The fixed-term annuity market has continued to grow this year as providers look to offer consumers alternatives to conventional annuities.
LV=, MetLife, Just Retirement, Aviva and Primetime Retirement all currently have different versions of fixed-term products.
Pollock (pictured) says the provider has “deep concerns” that fixed-term annuities will be missold to consumers who are unaware of the products’ associated risks.
He says: “The fixed-term annuity is not a good product for consumers. They place a large bet on markets and longevity in a manner that is uncertain.
“While they may get an uplift for a period, and I stress the word ’may’, I do not think the fact they are betting the rest of their life against uncertain conditions is appropriate.
“Conventional annuities represent the lowest-risk way of ensuring the majority of people do not end up in poverty in retirement. We are strong supporters of the conventional annuity market and have deep concerns about fixed-term products.”
Pollock says the provider has raised concerns about fixed-term annuities with the FSA.
He says: “We heard Martin Wheatley talking about early intervention if they have concerns about particular products. We voiced our concerns and it would be up to them to determine whether it is worthy of review. One of the issues is whether or not consumers fully understand the risks they are taking on in a fixed-term annuity. Unless consumers are very aware of those risks and are assessing them from an informed perspective, the product is probably not appropriate for them. It is down to the regulator to determine what action, if any, they want to take.”
Pollock also claims rival providers are using aggressive “price-matching” tactics to encourage advisers to switch to potentially unsuitable savings products.
He says: “We are aware some players have said ’If you, as an adviser, are seeking an annuity for one of your clients and you come up with a price, let us know so we can see whether we can match that price.’
“The issue would be that if they select which customers to price-match on inappropriately, the customers could end up in the wrong type of product.
“It is a concern and in my view life companies have a lot of work to do to ensure the Government, regulators and, most importantly, customers can fully trust our behaviour.
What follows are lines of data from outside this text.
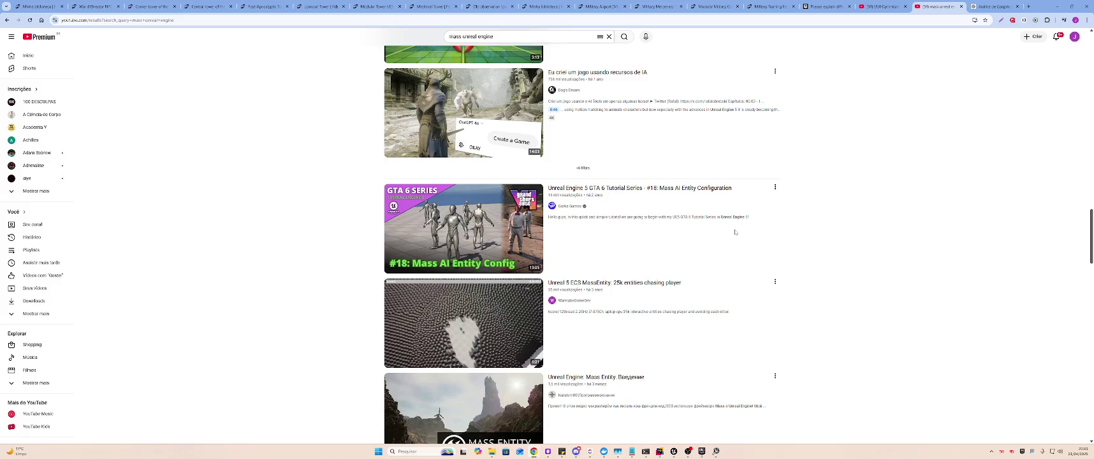
# - Watch 'Unreal 5 ECS MassEntity: 25k entities chasing player', then return to the ChatGPT analysis
pyautogui.press('ctrl+shift+Tab')
pyautogui.press('ctrl+Tab')
pyautogui.click(458, 325)
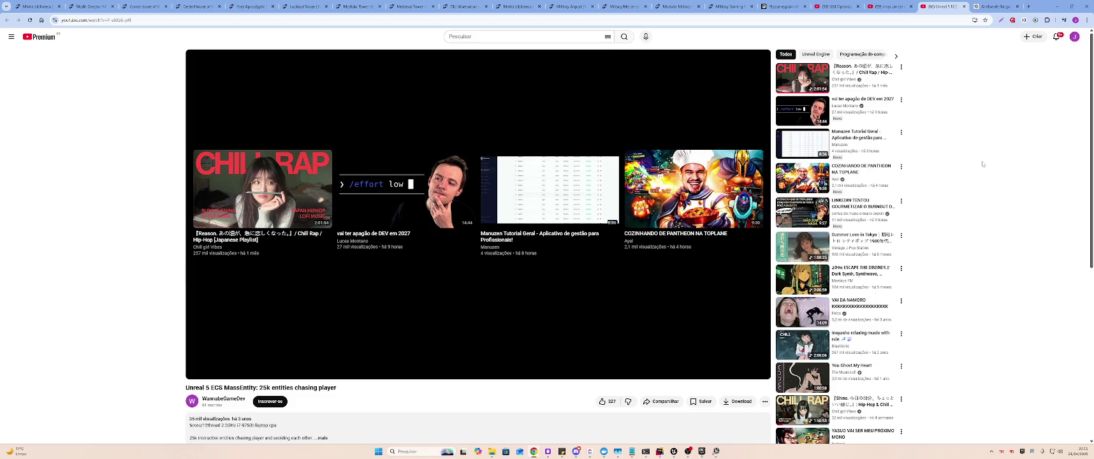
pyautogui.press('alt+Left')
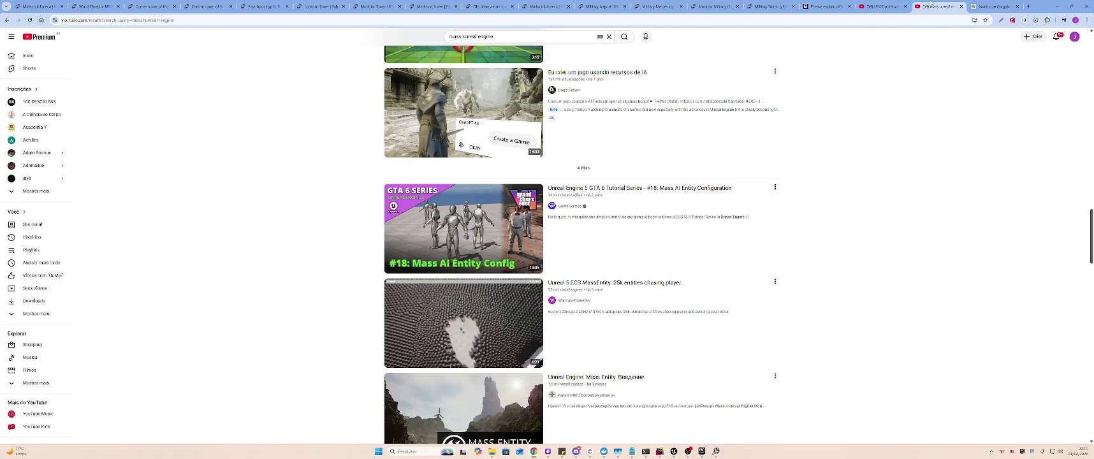
pyautogui.click(983, 8)
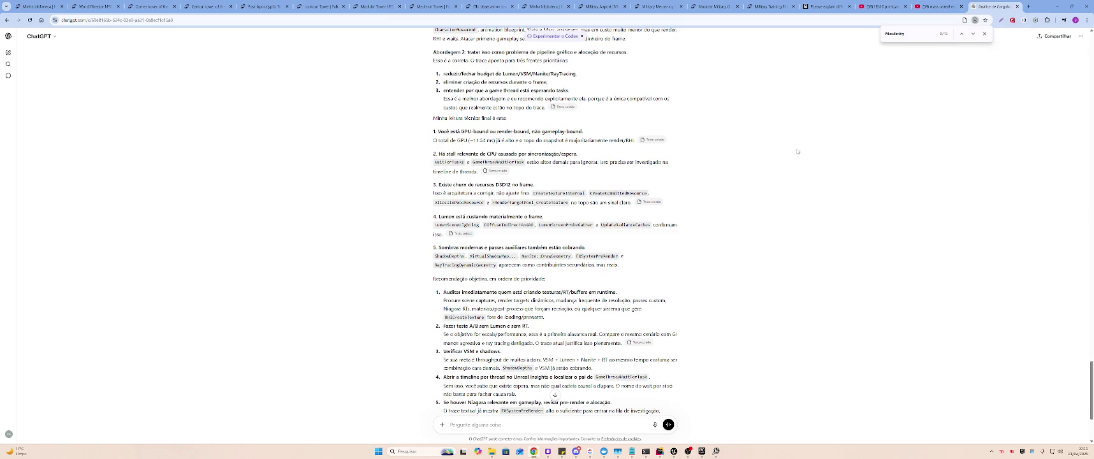
# - Glance at Unreal Insights, reread the bottleneck analysis, then switch to the Unreal Editor
pyautogui.scroll(-2, 796, 151)
pyautogui.press('alt+Tab')
pyautogui.press('Tab')
pyautogui.press('Tab')
pyautogui.press('Tab')
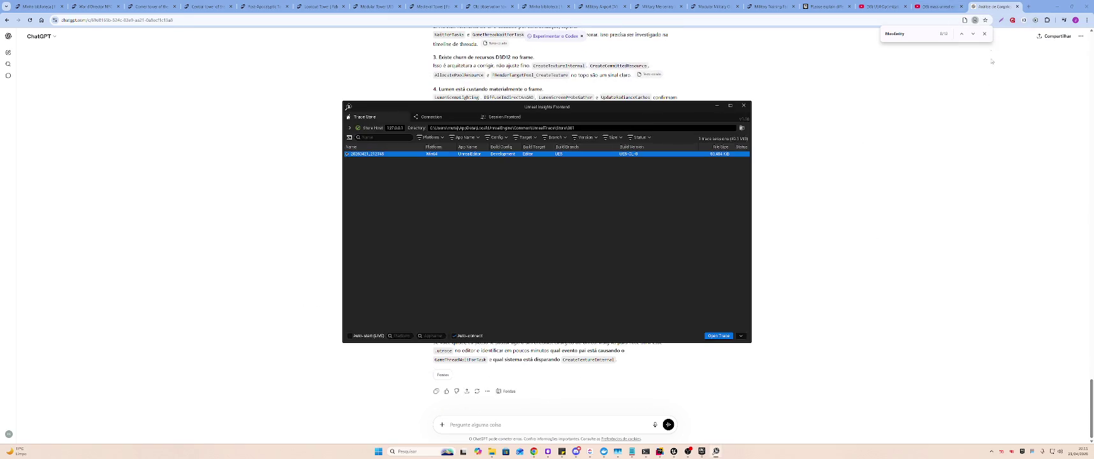
pyautogui.click(924, 145)
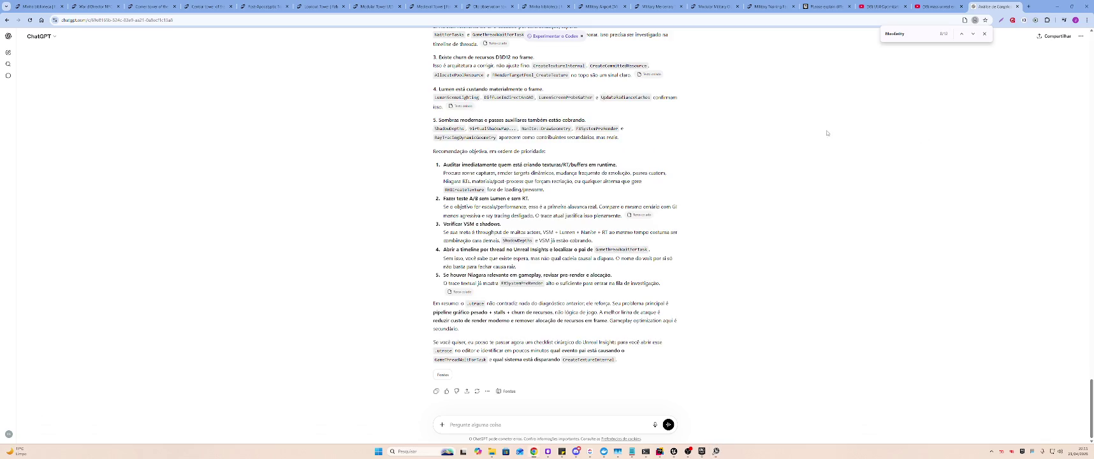
pyautogui.scroll(3, 827, 133)
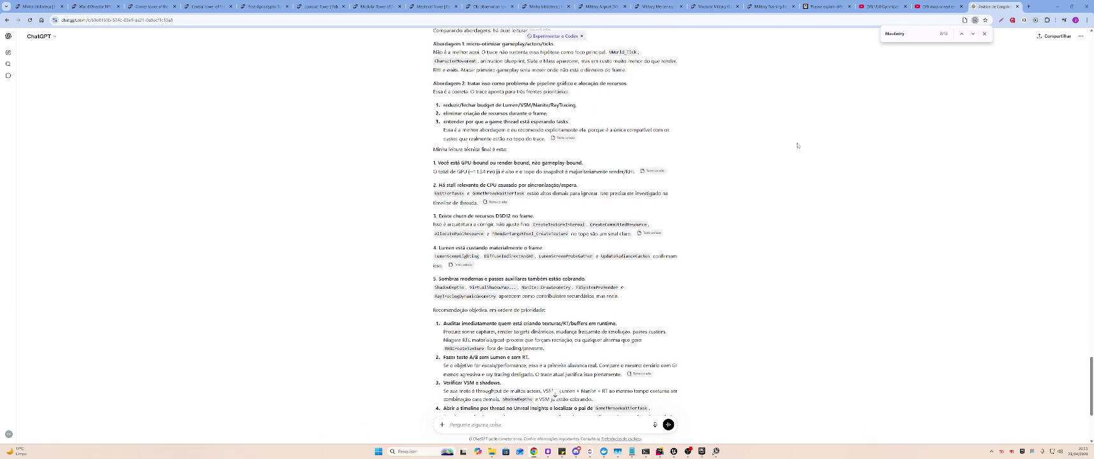
pyautogui.scroll(-3, 798, 146)
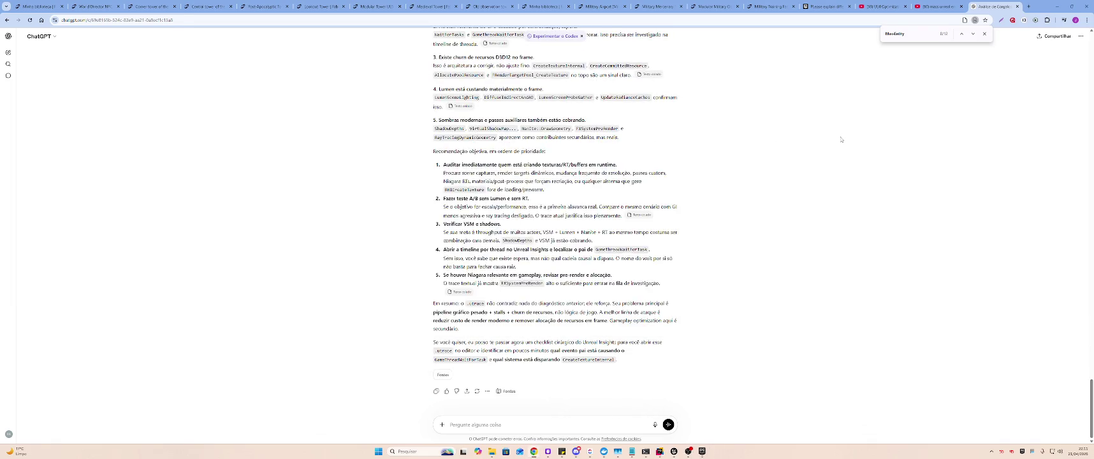
pyautogui.press('alt+Tab')
pyautogui.press('alt+Tab')
pyautogui.press('alt+Tab')
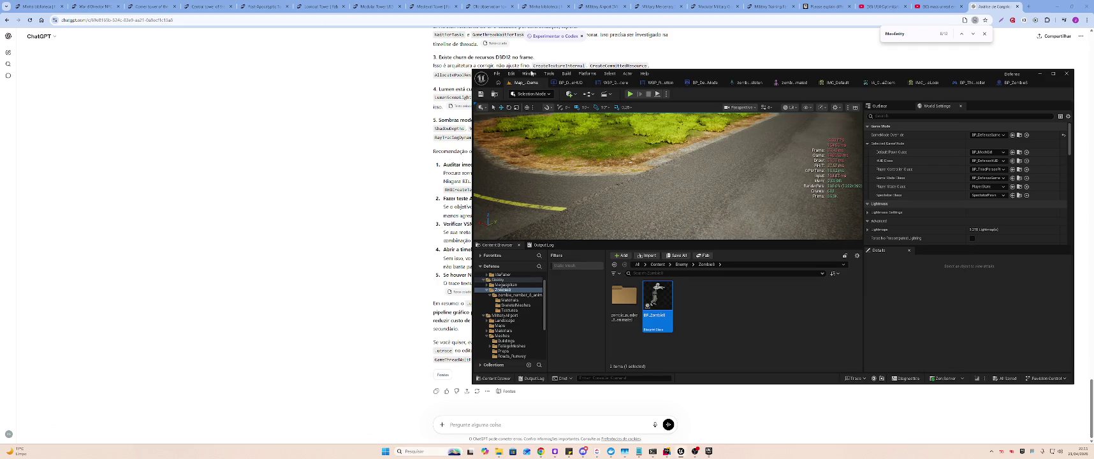
# - Show the Outliner actor list, filter it by 'light', and select Light Source
pyautogui.click(531, 74)
pyautogui.click(532, 74)
pyautogui.click(901, 107)
pyautogui.click(911, 148)
pyautogui.click(884, 116)
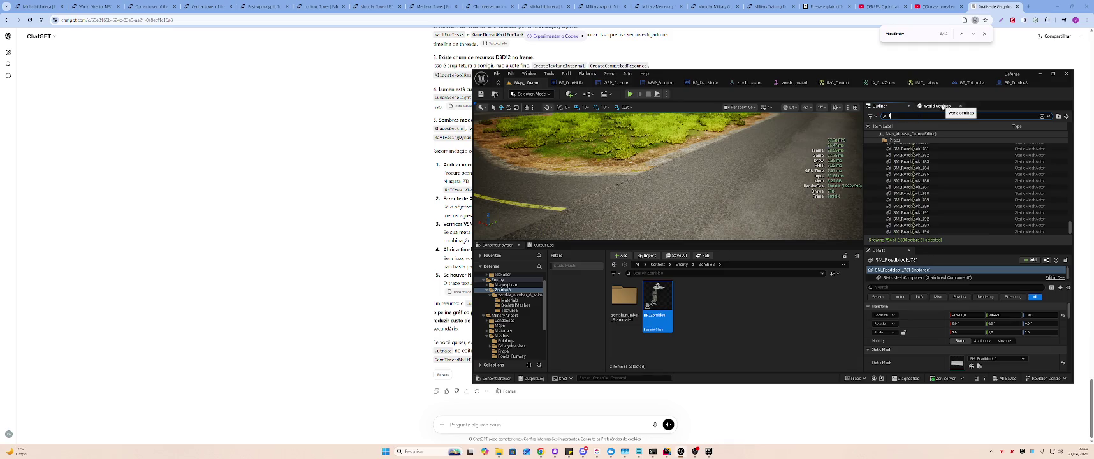
pyautogui.write('lume')
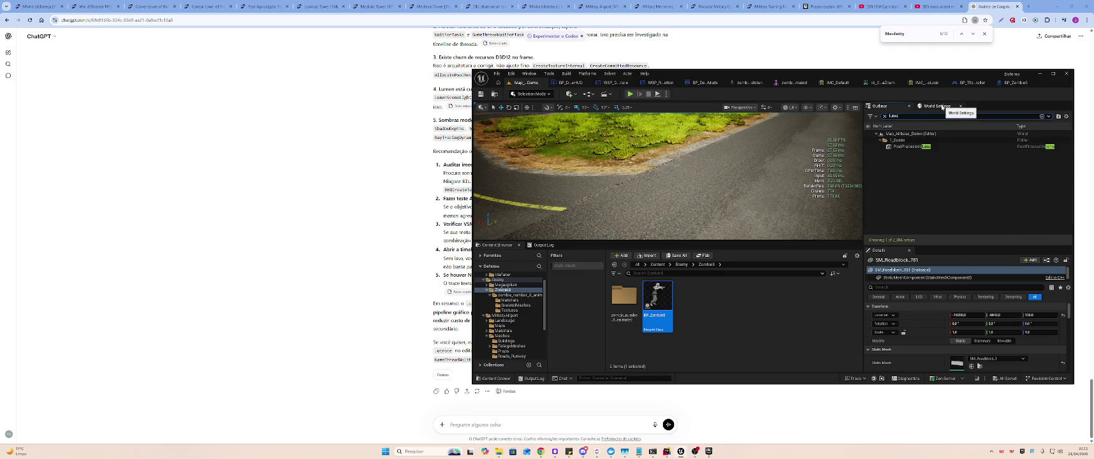
pyautogui.press('BackSpace')
pyautogui.press('BackSpace')
pyautogui.press('BackSpace')
pyautogui.write('light')
pyautogui.moveTo(1068, 228); pyautogui.dragTo(1060, 125)
pyautogui.click(906, 146)
# - Search Details for 'lumen', compare Sky Light, clear the filter, and maximize the editor
pyautogui.click(895, 287)
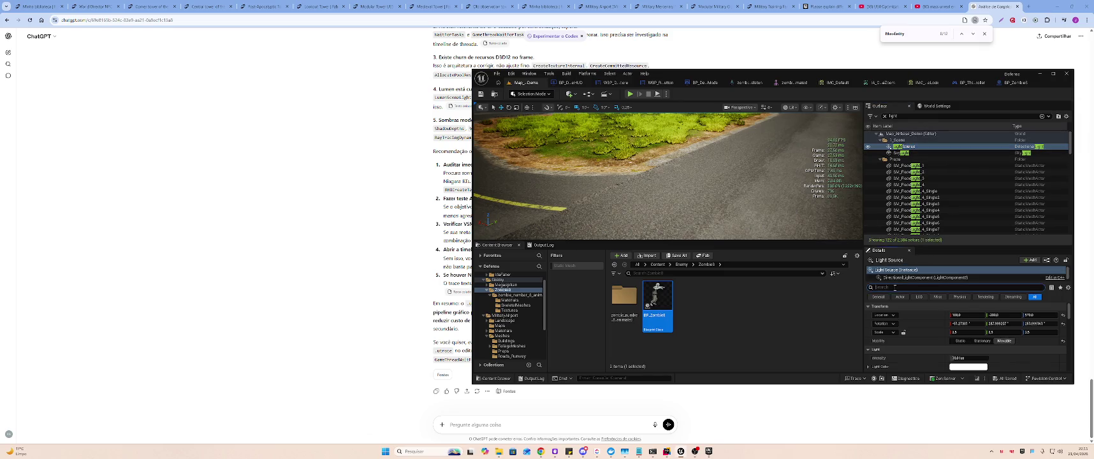
pyautogui.write('lumen')
pyautogui.click(926, 153)
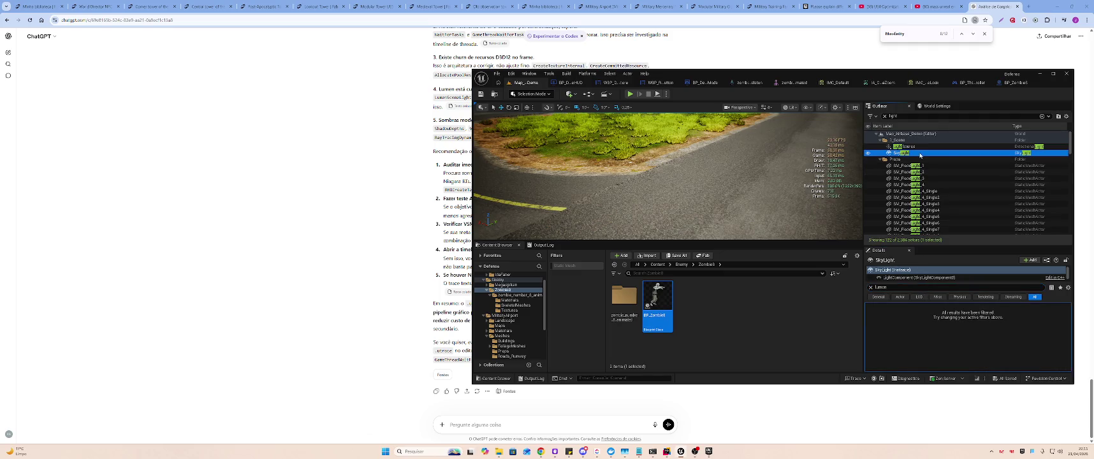
pyautogui.click(930, 140)
pyautogui.click(931, 146)
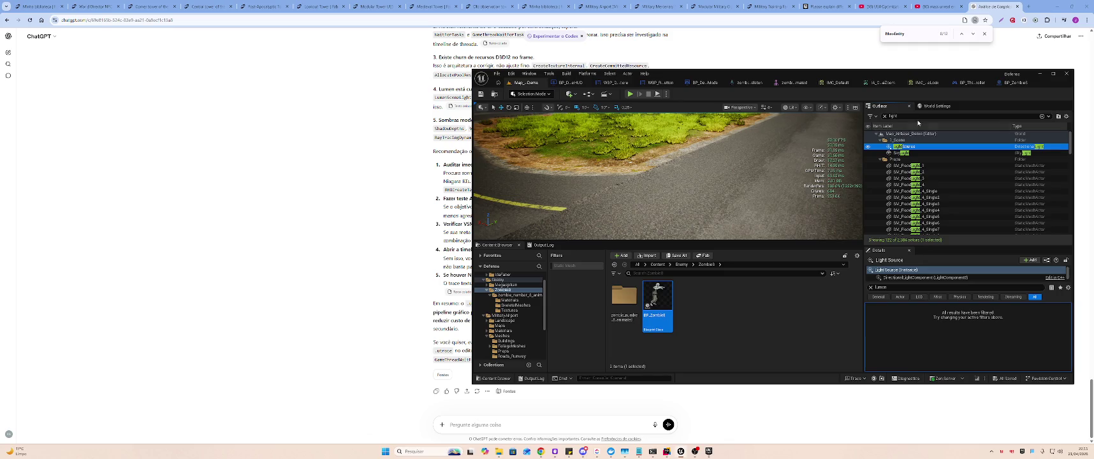
pyautogui.click(885, 116)
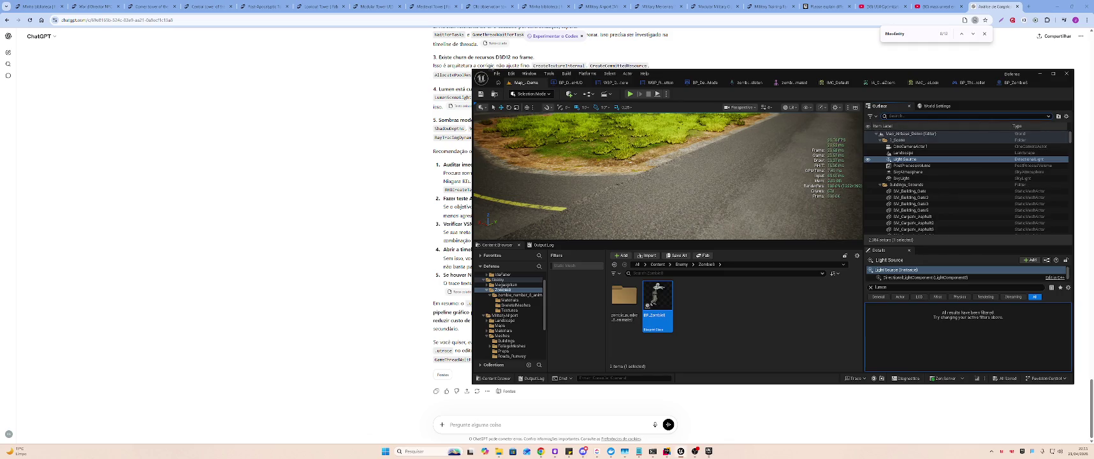
pyautogui.click(1054, 74)
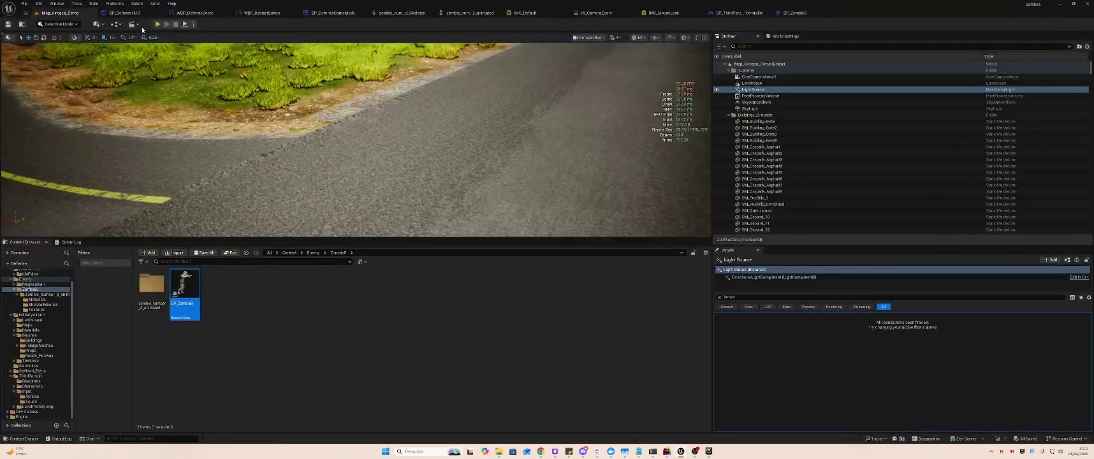
# - Browse to Content > Stylized_Egypt > Maps and load Stylized_Egypt_Demo
pyautogui.scroll(2, 38, 300)
pyautogui.click(28, 282)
Anything that is seen as sharp practice needs to be exposed and stopped.”
One of the key challenges facing L&G this year will be adjusting the way it prices annuities following the Test-Achats ruling.
In March last year, the European Court of Justice ruled gender pricing for insurance products will be banned from December 21, 2012.
The ruling, based on a challenge by Belgian consumer group Test-Achats, followed an opinion from advocate general Juliane Kokott that using gender as a risk factor when pricing insurance is discriminatory.
The decision will affect the way insurers price annuities, life insurance, income protection and critical-illness cover.
Pollock says the industry has yet to make a decision on when to start pricing annuity business on a gender-neutral basis.
He says: “We are fully prepared for Test-Achats. The issue will be about timing and whether to wait until December 21 or move early.
“The market is likely to wait until fairly close to the deadline before offering gender-neutral annuity rates and I think we will end up as a market closer to female pricing.
“As the market grows comfortable with the mixed risks of gender-neutral pricing, we will see some rate improvements emerge in the fullness of time.
“My other expectation is that we will see a far greater percentage of annuities being underwritten individually. These will not be on a gender basis but will make sure the best possible price is offered to consumers.”